Il n’y a, en revanche, aucune ambiguïté quant aux salaires plus élevés obtenus par les personnes qui ont reçu une éducation secondaire ou supérieure : « En Indonésie, par exemple, un homme qui a suivi des études supérieures gagne en moyenne 82 % de plus qu’un homme qui n’a aucun diplôme du secondaire. L’écart atteint 300 % au Paraguay. » Les compétences acquises par l’éducation supérieure étant rares au sein de la population, le marché les rémunère fortement.
Le message le moins optimiste porte sur les besoins de financement des dépenses éducatives. Malgré les efforts colossaux consentis par les pouvoirs publics des pays étudiés au cours des deux dernières décennies, la demande de services éducatifs continue d’exploser, obligeant les gouvernements à des arbitrages budgétaires délicats.

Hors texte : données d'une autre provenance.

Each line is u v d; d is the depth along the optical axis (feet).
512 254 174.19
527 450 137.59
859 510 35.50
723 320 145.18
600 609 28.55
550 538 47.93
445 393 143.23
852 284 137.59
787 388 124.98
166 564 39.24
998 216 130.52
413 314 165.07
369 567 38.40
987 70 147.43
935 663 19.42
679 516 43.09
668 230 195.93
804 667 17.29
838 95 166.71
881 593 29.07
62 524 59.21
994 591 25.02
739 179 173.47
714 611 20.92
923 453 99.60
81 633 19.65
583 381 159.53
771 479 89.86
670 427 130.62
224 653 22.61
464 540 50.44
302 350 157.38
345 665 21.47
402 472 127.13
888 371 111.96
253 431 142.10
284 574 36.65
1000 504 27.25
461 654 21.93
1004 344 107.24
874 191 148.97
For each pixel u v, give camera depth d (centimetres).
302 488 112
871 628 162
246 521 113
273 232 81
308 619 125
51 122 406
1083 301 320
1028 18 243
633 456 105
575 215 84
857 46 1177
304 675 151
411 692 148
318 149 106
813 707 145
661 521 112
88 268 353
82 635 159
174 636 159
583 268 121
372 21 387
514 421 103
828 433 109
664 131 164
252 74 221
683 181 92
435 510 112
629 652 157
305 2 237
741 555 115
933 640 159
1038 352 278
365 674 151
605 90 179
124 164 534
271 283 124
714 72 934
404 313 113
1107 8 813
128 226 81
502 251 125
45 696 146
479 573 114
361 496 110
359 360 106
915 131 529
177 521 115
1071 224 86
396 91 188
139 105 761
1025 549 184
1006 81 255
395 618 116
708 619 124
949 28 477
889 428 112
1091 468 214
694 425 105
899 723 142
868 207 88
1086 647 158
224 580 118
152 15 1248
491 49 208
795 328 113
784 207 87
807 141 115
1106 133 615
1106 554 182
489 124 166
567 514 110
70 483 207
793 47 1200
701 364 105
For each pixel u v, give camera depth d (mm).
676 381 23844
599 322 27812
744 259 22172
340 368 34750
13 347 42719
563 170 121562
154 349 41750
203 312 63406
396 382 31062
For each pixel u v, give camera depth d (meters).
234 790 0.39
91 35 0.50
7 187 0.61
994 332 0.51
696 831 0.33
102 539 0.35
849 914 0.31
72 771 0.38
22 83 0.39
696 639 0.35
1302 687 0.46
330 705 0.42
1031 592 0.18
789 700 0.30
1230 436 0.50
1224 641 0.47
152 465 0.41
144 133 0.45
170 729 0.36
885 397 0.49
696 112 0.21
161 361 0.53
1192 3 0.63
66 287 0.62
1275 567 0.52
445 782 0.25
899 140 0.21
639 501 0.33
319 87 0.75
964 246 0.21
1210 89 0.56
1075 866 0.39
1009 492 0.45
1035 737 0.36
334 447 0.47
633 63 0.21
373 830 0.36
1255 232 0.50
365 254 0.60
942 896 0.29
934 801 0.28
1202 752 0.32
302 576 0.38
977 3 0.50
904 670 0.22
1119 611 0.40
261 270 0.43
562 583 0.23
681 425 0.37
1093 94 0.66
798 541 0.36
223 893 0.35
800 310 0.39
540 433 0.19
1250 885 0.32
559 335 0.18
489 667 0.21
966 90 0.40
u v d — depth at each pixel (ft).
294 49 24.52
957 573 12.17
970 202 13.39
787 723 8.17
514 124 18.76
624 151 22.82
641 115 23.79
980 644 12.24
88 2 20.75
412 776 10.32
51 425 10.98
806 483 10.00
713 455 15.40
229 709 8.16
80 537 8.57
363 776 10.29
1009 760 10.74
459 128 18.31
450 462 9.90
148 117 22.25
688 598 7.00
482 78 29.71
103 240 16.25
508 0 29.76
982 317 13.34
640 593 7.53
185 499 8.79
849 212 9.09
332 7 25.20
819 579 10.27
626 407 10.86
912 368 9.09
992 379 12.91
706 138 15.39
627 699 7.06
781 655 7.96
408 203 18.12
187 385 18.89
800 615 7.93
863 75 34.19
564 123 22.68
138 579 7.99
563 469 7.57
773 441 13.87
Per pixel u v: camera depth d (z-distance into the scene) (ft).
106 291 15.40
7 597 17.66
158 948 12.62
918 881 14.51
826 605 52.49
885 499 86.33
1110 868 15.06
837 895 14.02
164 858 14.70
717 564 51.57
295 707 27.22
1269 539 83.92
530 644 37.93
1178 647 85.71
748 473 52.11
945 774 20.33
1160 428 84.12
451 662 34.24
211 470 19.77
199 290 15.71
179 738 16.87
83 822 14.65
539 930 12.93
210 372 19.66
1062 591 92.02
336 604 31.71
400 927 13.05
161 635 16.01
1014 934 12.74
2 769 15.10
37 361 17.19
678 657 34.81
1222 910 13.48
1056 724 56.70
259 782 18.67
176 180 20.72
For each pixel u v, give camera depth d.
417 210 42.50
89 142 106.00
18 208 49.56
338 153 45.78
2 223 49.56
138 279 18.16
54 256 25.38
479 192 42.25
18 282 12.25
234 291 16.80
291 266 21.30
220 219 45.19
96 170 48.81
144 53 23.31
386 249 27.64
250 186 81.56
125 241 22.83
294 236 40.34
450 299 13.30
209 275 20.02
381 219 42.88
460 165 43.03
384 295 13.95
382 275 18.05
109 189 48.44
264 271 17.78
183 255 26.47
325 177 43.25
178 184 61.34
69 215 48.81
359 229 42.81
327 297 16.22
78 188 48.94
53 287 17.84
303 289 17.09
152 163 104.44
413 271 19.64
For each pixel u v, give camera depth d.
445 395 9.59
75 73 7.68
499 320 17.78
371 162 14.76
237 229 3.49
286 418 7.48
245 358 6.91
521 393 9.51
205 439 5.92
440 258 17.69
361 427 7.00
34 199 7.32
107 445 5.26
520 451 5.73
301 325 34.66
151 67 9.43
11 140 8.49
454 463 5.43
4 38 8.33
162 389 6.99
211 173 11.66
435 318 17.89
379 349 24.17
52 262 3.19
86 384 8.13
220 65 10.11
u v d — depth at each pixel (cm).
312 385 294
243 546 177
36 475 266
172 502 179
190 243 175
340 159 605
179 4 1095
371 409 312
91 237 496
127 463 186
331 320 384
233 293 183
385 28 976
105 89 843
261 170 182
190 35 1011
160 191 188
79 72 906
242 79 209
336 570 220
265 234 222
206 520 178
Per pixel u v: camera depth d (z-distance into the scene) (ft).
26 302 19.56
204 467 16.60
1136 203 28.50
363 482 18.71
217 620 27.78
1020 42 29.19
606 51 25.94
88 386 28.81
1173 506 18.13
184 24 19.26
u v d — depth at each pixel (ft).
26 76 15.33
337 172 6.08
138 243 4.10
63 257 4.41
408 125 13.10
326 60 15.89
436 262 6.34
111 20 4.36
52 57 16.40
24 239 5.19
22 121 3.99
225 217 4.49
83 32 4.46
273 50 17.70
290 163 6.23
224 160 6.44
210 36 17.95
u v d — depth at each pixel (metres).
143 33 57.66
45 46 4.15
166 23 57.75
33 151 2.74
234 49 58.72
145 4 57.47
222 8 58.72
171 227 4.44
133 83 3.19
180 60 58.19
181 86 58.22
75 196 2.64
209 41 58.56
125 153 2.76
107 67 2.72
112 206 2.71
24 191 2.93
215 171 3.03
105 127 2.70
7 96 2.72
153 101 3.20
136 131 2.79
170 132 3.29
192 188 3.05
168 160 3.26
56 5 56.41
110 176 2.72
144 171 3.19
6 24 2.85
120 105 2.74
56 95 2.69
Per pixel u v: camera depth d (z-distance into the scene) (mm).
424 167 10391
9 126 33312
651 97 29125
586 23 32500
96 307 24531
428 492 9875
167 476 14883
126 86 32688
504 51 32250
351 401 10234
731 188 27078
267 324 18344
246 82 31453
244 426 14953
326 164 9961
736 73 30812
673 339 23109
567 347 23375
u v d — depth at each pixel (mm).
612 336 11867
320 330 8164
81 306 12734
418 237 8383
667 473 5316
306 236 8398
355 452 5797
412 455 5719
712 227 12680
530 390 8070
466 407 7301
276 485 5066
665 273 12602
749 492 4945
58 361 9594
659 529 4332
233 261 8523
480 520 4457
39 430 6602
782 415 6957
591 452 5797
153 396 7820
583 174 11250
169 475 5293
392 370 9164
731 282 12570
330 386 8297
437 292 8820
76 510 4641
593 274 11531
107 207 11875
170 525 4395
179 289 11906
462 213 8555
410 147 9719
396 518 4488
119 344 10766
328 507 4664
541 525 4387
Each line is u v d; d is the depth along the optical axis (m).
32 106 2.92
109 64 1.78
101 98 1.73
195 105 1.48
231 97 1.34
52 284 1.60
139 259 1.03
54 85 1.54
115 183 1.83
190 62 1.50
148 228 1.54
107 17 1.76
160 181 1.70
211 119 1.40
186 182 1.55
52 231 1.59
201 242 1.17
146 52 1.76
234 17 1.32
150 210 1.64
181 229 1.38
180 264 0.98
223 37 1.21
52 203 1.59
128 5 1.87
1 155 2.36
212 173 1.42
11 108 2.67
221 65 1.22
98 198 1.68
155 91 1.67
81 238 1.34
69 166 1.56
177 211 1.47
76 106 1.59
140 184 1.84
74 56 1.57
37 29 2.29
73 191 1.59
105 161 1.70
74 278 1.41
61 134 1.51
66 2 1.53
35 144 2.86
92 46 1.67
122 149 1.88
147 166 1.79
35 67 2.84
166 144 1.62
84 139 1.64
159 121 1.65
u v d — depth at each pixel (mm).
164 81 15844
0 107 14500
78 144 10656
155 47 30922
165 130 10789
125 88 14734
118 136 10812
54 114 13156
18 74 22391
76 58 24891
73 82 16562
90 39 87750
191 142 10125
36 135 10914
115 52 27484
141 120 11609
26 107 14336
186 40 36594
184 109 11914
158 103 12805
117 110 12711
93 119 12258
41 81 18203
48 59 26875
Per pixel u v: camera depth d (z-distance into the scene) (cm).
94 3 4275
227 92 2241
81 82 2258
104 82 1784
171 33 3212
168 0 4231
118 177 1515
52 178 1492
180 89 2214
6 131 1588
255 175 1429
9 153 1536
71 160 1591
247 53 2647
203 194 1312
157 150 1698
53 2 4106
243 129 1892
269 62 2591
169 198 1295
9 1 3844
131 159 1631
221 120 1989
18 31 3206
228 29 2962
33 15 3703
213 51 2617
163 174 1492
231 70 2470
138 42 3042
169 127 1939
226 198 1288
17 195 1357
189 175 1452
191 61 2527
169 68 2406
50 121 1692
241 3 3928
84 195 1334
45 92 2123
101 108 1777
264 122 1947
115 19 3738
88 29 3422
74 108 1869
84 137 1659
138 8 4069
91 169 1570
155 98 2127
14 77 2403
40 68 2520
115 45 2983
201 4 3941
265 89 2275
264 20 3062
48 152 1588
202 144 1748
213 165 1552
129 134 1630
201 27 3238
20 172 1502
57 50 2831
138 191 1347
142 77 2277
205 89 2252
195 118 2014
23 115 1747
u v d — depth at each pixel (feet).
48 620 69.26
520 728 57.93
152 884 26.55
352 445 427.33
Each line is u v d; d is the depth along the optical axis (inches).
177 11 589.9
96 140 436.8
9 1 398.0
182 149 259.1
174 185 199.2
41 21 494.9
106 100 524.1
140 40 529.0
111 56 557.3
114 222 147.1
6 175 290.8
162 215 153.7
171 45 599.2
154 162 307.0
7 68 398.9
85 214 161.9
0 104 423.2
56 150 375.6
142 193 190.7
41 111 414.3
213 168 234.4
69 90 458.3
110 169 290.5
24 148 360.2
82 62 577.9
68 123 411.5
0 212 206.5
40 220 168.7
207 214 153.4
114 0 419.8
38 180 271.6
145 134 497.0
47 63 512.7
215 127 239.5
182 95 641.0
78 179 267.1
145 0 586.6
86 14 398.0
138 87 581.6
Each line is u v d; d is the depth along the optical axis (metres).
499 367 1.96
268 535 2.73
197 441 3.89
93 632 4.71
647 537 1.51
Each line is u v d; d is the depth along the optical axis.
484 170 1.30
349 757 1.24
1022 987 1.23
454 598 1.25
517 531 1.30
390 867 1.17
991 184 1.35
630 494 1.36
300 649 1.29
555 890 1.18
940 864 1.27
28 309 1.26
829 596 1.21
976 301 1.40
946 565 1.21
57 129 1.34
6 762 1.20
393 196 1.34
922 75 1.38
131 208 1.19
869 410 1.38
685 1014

La démographie y est pour beaucoup. La population des enfants de 5 ans à 14 ans atteint, par exemple, le quart de la population totale au Zimbabwe. Ce pays consacre 7 % de son PIB à l’éducation, plus que tous les autres pays de l’échantillon de l’Unesco et plus que la moyenne de 5,2 % des pays de l’OCDE. C’est pourtant insuffisant pour continuer à améliorer l’accès à l’éducation secondaire et supérieure. Le coût de formation d’un élève augmente de 41 % lorsqu’on passe du primaire au secondaire, en moyenne, pour les pays étudiés. Il bondit de 361 % lorsqu’on passe du secondaire au supérieur. Au Brésil, ce dernier passage se traduit par une hausse de 1 200 % du coût de formation. D’où un choix cornélien pour les autorités : favoriser l’accès d’un Brésilien de plus à l’université ou donner la chance à douze enfants de recevoir un enseignement secondaire. L’université apporte des savoirs qu’exige une économie mondiale de plus en plus axée sur les connaissances, alors que l’éducation généralisée aux niveaux inférieurs est une exigence d’équité. Si le rapport souligne l’importance croissante des dépenses privées d’éducation (plus de 40 % des dépenses totales au Chili, en Chine et au Paraguay, contre une moyenne de 12 % pour les pays de l’OCDE), il reconnaît que le développement du secteur privé ne résout pas le problème de l’accès, les pauvres étant exclus. En d’autres termes, la question du financement de l’éducation, cruciale pour tous les pays en développement, reste non résolue.

* Argentine, Brésil, Chili, Chine, Égypte, Inde, Indonésie, Jamaïque, Malaisie, Paraguay, Pérou, Philippines, Thaïlande, Tunisie, Uruguay et Zimbabwe.